The Soviets opened the bridge there during their ill-fated Afghan campaign. And now it is a busy trading route. Every day more than 100 trucks pass across the narrow bridge that marks the frontier - bringing oil and gas and wheat.

But some are carrying a more deadly cargo too. In the past three years, 70 tonnes of opium and heroin and other drugs have been seized by the Turkmens at Kushka.


[ image: Kushka guards search a truck for drugs]
Kushka guards search a truck for drugs
But customs chief Sergei Markeylov says, with few resources to fight the new trade, it is a difficult battle.
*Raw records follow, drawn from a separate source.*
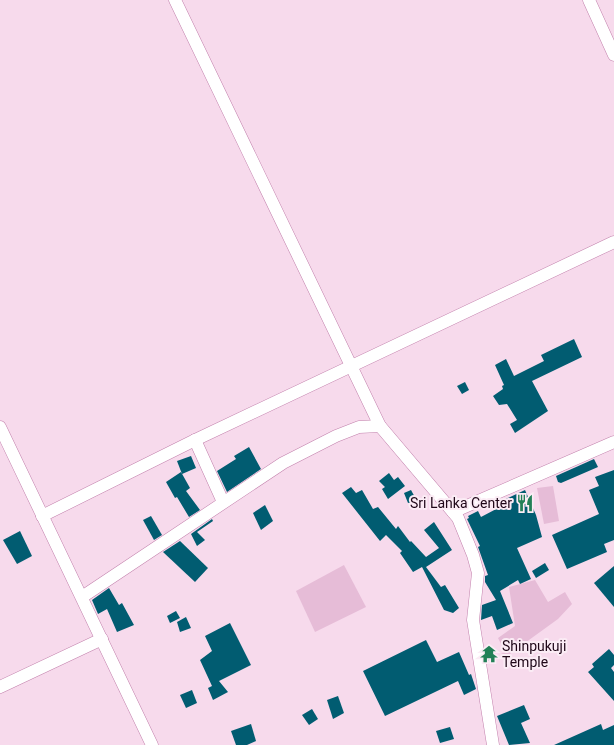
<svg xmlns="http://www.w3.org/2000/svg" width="614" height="745" font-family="Roboto,sans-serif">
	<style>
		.green { fill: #e6bcd7 }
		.building { fill: #015c71 }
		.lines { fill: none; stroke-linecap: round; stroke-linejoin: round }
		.minor-casing { stroke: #c280ac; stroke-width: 13 }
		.minor { stroke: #fff; stroke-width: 12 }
		.labels { text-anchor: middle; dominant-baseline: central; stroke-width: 4; stroke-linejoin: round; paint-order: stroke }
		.poi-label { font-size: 14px; fill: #1e0617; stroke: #fbecf5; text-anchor: end }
	</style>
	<rect width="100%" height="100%" fill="#f7daec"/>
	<!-- green -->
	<g class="green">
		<polygon points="553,486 559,521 544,524 537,488"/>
		<polygon points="344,565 366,607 315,632 296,591"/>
		<polygon points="535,580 548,602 565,592 572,604 558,619 511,653 504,660 501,654 505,652 498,638 515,626 509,587"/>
	</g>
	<!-- building -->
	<g class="building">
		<polygon points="574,339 582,357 532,381 548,411 515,433 510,424 517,420 507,404 499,405 493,396 503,389 502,386 504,385 495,365 506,359 514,376 544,361 541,355"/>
		<polygon points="465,382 469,390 462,394 457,386"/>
		<polygon points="249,447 261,469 227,492 217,471 236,459 234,456"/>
		<polygon points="191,456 196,468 182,474 177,461"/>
		<polygon points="594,459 598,467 561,483 558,482 556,476"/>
		<polygon points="614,470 614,540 604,544 607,552 567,569 552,535 599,514 589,490 599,486 595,477"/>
		<polygon points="181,472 190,488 186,491 200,510 189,517 177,497 175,498 166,482"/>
		<polygon points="389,473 394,480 398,477 405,486 388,499 382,489 385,487 379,481"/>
		<polygon points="351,487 356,493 362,490 373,509 378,507 396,529 398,526 410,542 411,541 426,557 439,548 424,530 434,522 452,550 426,567 441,587 445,585 459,608 453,613 444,610 422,567 413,572 400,553 402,551 386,535 380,541 342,493"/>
		<polygon points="411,490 417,501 408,503 404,493"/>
		<polygon points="525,490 536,515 542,537 517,548 531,579 520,584 518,580 500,591 513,623 497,630 492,616 481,620 482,605 496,600 485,582 485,576 488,575 478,547 480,546 467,519 469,518 468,516 478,511 481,517 500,507 500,506 507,502 506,499"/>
		<polygon points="265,505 273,521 261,530 253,513"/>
		<polygon points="151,516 162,535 154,540 143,520"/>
		<polygon points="212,519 213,521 197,532 205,540 197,546 191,534"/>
		<polygon points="20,531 32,556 17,564 3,540"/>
		<polygon points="180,541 208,568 195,582 163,552"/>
		<polygon points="545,563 549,570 536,578 532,571"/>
		<polygon points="614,566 614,607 594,583"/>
		<polygon points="109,588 119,605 122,603 134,625 117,632 107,609 98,614 92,600"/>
		<polygon points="176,611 180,618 170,623 167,616"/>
		<polygon points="186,617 191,628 180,632 177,622"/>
		<polygon points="230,623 251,665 219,681 228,692 213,700 208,688 212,686 200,660 212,651 205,636"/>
		<polygon points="426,640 437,662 459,652 469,675 471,674 476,689 464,695 458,681 385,716 363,671"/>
		<polygon points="490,648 494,658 487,661 485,650"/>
		<polygon points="609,649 614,655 614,665 611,668 614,672 614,701 588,672 594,667 592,664"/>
		<polygon points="192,690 197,703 186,708 180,695"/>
		<polygon points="338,696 344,713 333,719 327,700"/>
		<polygon points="524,705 530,719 521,723 530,743 509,745 497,716"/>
		<polygon points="312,709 318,719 309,725 302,715"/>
		<polygon points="251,724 256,741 247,745 236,745 231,731"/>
		<polygon points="601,724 603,730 614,725 614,745 554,745"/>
		<polygon points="450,727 454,739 440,743 436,731"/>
	</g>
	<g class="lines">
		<!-- minor casing -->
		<g class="minor-casing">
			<g id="minor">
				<polyline points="175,0 380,426 458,518 473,555 478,573 473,620 493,745"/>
				<polyline points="589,0 614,55"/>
				<polyline points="0,427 152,745"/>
				<polyline points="195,440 223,502"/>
				<polyline points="453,512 614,442"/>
				<polyline points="42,516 195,440 614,242"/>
				<polyline points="82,597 283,463 336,436 359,427 380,426"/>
				<polyline points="0,687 102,639"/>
			</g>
		</g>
		<!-- minor -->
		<use href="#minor" class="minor"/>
	</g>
	<!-- icons -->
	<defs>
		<g id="restaurant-bare" transform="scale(1.38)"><path d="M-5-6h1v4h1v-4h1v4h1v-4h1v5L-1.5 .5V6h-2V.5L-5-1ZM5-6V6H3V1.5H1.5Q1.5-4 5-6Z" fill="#228057" stroke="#fbecf5" stroke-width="2.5" paint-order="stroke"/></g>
		<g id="temple-bare" transform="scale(1.38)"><path d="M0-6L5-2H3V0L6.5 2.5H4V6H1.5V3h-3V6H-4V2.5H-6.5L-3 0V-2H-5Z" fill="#228057" stroke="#fbecf5" stroke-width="2.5" paint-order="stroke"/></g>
	</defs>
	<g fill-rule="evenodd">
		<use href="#restaurant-bare" x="525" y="503"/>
		<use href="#temple-bare" x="489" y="654"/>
	</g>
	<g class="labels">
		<!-- poi labels -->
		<g class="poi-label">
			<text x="512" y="503">Sri Lanka Center</text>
			<text x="502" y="646" text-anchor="start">Shinpukuji<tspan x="502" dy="16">Temple</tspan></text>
		</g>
	</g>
</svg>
"We have one X-ray machine that works; the other stopped working a year and a half ago. So we have to search by hand. And that's sometimes difficult, particularly when the containers are closed. We know, that if we're going to make more precise and effective searches, we have to have modern equipment."

There is no telephone or radio to contact police checkpoints further up the road, if trouble breaks out. Some border officials even complain of no fuel for their cars.

The old wire fence that runs along the border is in places broken, and anyway provides little challenge for the smugglers.


[ image: Officials fight the drug trade with limited resources]
Officials fight the drug trade with limited resources
Drug experts say by comparison that they are increasingly well-armed. Rocket launchers have been seized in skirmishes. And some even have night-vision - equipment the Turkmens can only dream of.

Bogdan Lisovich, the UN drug control agency's representative in Central Asia, says it is time the rest of the world took note.

"Afghanistan now produces 75% of the world's illicit opiates. This year's crop is the largest ever recorded in any crop - three times the amount produced in the rest of the world combined.

"And that's a serious threat for the security of Central Asia, with its permeable borders and poor infrastructure."

Addiction on the rise

The multi-billion dollar trade is already making its impact felt in countries like Tajikistan, feeding on the lawlessness that has followed nearly five years of civil war.


The BBC's Louise Hidalgo on a uncertain future for the people of Temirtau
And increasingly the countries of Central Asia are facing their own internal problem of drug addiction too.

The town of Temirtau in central Kazakhstan lies more than 1,000km away, across the Kazakh steppe, from the Afghan border.

The town is home to what was the largest steel plant in the former Soviet Union, where the Kazakh president himself rose through the party ranks from the shop floor.


[ image: The steel plant is one of the few functioning factories in Temirtau]
The steel plant is one of the few functioning factories in Temirtau
The steel plant is still working, under new private owners. But the other factories in the town are not, and in the years that have followed the collapse of the Soviet Union, thousands have lost their jobs.

Increasingly it is to drugs that the young and out-of-work have turned. Aid agencies now estimate that one in 10 people under the age of 30 in Temirtau inject opium or heroin. One girl we met, Kisenya, started at the age of 12.

Aids threat

The drugs epidemic has brought a new nightmare too. Temirtau registered its first case of HIV in 1996.

Now - officially there are more than 800 people with HIV; the true figure may be three times that - in a town of 160,000. And Temirtau has the highest rate of Aids in all of Kazakhstan.


[ image: Opium addict Sveta:
Opium addict Sveta: "The only way I'll ever stop is to leave"
Sveta lives with her nine-year-old daughter in a flat where there is no electricity or gas, and water only occasionally. She has not had a job in years, and what money comes in goes on drugs.

When she can get it, she'll inject two grammes of opium a day on average - at a dollar a shot. She says for her there is only one way out.

"This is a sick town, I know that. There are too many people here for whom drugs has become their life.

"I know the only way I'll ever stop is to leave. And I know that as soon as I came back, it would start all over again."